When you setup your first WordPress site you will probably spend some time looking and researching which theme you should use. The ‘theme’ is the skin your WordPress site will use to control the overall appearance. While you will need to consider if you want a theme that is simple, elaborate, personal, or business oriented, or if it has a static homepage, sliders, etc. the one most important feature you must consider is the safety of the theme.
I’ve sure you have heard this before the number of sites hacked are just going up and up. At least once a week we are learning about a site that got hacked or a new vulnerability in a web app. Insecure WordPress themes are one way hackers can get access to your site! In my past 6 years of doing business online I have lost count of of clients that have had a site hacked because of a theme. I will admit this number has gone down in the last couple years thanks to security minded plugins but you still have to be careful.
Here are 4 tips to help make sure you choose safe WordPress themes for your site.

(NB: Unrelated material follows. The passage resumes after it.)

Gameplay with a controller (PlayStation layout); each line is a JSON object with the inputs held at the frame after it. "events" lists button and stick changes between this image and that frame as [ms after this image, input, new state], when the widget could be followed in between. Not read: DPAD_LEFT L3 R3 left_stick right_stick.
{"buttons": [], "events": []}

- Only use themes from a trusted source. Don’t go downloading themes from some obscure website that doesn’t have anything else WordPress related on it. That’s just asking for trouble. When choosing a theme make sure it is from a trusted source. A quick Google search may just save you a lot of headaches. Search for the theme name and the developer’s name. Look for reviews, good and bad. Ask for recommendations on social media from people you trust. Do your homework before deciding on a theme.
- Only use updated themes. It’s very important to check when a theme was last updated. Security flaws are found all the time and themes need to be updated to reflect issues. If a theme hasn’t been updated within the last year, you should reconsider using it. If you are using a theme from the WordPress Theme Repository the latest date it updated is listed on the theme page as well as the latest version of WordPress it was tested with.
- Check for potentially malicious code. Unfortunately with the growing popularity of WordPress more and more shady developers are releasing free themes that contain malicious code. If you know what to look for you can manually review the theme files for any malicious code. Another option is to use a plugin, such as TAC or Theme Check to test the theme. There is an excellent article over at Six Revisions that explains how to check a theme for potentially malicious code.
- Is the developer active on social media Is the developer who created the theme you want to use active on social media such as Twitter, Facebook, Google+, or forums? If they are not active anywhere it may be a sign that they are not going to be easy to get a hold of if you need support. If the developer has a support forum on their site check to see how recently support questions were answered. Not all themes come with support, especially free themes, but if you chose to pay for a premium theme it’s important to know that help is available if needed. If a developer is active in the WordPress community then he or she is probably actively keeping their themes up-to-date as well.
I personally tend to use StudioPress’s Genesis framework for most of my client’s sites just because love it. But there are a large number of good sources for WordPress themes both free and paid. It’s just a matter of finding the them that fits the message you want to send. By choosing a safe WordPress theme you can concentrate more on creating content to build your platform and increasing your income.